On the product side, introductions at Frontline this week range from RFID chips and hardware devices to middleware, RFID-enabled terminal emulation software and RFID applications.
For instance, Impinj Inc. is announcing volume production of Zuma, an RFID chip system meant to overcome some of the current roadblocks to RFID, such as security issues and inaccurate reads.
Many of Impinjs customers are taking part in Wal-Mart, Target Corp., and Department of Defense RFID trials, according to Vinay Gokhale, vice president of RFID products for Impinj.
"We compete with companies like Alien Technology and Matrix, [but] were getting out into production faster with a system thats readable at long range. It can also be written to in the field," Gokhale said in an interview with eWEEK.com.
The chips feature very low power consumption, leaving plenty of energy available for RFID tags to "talk back" to the system, Gokhale said. Another feature, "interference rejection," is designed to stop RFID wireless transmissions from interfering with each other, particularly in metallic and liquid environments.
For security, the chips use rewritable memory that is password-protected. "You absolutely cannot erase the tag unless you know the password," he said.

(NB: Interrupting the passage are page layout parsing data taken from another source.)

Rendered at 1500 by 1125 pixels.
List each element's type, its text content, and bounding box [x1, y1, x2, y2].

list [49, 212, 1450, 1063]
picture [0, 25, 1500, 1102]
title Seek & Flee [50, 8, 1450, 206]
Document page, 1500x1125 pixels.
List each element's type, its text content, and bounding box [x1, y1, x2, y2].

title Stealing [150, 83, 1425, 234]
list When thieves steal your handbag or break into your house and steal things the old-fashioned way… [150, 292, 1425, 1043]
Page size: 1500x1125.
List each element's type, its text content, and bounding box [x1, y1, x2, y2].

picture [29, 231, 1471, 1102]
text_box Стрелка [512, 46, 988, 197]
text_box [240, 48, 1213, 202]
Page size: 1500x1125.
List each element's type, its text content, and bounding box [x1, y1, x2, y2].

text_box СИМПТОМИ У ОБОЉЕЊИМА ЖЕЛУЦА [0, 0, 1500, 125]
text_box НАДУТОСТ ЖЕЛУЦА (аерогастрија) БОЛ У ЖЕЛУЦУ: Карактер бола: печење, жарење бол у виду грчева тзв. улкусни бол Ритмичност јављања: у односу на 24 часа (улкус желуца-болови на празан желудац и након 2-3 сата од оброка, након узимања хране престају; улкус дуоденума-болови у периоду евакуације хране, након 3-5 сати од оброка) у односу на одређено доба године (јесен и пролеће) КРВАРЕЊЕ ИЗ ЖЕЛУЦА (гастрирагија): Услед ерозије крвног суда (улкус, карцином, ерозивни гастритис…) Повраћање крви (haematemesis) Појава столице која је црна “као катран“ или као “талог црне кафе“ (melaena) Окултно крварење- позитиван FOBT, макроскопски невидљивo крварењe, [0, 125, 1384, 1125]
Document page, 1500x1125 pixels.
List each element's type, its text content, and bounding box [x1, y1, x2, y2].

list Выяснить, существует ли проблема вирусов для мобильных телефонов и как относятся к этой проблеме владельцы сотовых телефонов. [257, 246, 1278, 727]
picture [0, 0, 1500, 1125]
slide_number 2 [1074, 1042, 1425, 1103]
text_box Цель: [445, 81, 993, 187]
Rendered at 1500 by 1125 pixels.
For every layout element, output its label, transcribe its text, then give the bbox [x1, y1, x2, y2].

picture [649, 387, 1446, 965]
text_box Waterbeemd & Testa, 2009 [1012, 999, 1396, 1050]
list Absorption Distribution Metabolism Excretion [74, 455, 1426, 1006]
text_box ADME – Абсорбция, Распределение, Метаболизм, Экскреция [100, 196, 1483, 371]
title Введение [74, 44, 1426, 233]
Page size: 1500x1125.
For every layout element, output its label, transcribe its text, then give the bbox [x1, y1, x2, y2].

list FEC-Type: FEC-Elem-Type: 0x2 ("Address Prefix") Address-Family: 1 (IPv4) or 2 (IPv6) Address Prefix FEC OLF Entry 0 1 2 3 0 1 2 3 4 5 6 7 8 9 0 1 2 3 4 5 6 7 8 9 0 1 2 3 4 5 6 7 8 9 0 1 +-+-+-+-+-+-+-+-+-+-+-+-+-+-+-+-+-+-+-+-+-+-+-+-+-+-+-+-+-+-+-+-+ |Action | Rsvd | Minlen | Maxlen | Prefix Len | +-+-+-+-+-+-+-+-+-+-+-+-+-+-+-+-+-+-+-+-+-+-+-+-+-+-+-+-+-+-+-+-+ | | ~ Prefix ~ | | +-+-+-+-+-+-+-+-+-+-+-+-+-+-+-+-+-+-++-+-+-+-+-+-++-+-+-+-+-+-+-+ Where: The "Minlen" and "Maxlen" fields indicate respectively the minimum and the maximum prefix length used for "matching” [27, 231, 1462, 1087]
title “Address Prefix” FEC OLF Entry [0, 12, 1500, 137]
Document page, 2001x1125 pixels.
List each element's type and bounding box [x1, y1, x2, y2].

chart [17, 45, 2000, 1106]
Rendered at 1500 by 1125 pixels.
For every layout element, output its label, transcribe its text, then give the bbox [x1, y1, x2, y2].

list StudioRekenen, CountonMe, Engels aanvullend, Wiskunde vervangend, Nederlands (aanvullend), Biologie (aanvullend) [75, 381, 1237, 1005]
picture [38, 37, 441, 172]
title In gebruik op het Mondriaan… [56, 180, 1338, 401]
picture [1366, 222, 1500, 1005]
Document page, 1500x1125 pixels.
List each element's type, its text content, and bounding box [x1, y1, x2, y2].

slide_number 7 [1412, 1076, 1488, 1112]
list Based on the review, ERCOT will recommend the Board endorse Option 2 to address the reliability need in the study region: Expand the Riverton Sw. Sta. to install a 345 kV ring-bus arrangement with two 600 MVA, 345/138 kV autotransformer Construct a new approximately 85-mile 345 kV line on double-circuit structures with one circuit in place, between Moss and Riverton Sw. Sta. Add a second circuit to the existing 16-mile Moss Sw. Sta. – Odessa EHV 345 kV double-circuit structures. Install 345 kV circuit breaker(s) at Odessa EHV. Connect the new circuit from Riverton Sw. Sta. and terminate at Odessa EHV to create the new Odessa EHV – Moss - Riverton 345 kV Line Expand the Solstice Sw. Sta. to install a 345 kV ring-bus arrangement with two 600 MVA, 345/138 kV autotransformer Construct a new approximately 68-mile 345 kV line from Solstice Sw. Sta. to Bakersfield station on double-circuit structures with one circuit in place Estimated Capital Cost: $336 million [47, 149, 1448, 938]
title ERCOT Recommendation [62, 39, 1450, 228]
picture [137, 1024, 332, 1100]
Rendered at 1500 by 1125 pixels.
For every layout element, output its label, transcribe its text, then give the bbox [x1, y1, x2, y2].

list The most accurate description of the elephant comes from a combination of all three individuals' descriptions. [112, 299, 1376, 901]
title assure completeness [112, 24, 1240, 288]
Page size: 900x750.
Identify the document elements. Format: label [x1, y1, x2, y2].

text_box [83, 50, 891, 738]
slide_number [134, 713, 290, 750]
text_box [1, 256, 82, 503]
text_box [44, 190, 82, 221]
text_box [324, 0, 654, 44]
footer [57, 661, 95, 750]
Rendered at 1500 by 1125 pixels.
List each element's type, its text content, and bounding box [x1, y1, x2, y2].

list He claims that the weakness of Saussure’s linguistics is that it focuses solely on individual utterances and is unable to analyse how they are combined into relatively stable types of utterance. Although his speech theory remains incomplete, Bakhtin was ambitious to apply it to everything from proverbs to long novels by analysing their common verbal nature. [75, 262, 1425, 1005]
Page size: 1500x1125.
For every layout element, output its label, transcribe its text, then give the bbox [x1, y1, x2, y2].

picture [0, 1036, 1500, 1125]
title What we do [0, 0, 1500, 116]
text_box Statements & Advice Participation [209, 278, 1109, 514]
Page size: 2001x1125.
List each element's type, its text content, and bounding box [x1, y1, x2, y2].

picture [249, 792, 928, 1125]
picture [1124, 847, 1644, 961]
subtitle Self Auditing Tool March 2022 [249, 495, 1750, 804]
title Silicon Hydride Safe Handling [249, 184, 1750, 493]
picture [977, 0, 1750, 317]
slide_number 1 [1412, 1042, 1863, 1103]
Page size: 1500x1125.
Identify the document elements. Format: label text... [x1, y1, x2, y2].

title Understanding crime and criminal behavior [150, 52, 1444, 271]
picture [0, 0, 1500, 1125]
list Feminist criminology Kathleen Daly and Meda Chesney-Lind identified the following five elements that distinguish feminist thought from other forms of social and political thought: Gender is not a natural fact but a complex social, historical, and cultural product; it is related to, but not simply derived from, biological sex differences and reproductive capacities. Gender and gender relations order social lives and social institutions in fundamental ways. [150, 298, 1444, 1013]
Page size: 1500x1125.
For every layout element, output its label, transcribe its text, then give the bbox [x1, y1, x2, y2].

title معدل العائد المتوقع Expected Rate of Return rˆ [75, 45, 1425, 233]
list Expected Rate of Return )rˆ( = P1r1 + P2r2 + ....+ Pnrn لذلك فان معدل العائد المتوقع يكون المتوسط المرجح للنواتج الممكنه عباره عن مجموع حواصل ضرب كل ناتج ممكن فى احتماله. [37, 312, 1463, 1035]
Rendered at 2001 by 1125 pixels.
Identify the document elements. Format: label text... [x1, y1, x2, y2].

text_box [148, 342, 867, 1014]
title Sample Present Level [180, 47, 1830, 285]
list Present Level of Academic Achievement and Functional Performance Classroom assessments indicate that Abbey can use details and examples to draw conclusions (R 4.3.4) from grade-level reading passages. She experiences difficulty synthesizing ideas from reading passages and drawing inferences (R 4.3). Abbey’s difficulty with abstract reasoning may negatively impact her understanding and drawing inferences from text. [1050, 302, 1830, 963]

In the application software arena, RFID retail specialist Checkpoint Systems Inc. is showing software that reflects the increasing trend toward verticalization in RFID.
Checkpoint is exhibiting applications specifically geared to the retail apparel market, seen by some analysts as one area where immediate return on investment might be possible from RFID. Some of the applications deal with RFID at the item level.
The apparel applications include, for example, real-time inventory management; a "smart POS" for speeding checkout; and an anti-theft feature. Through the anti-theft function, only items identified as "paid" can have their hard tags removed, and then leave the store without setting off an alarm.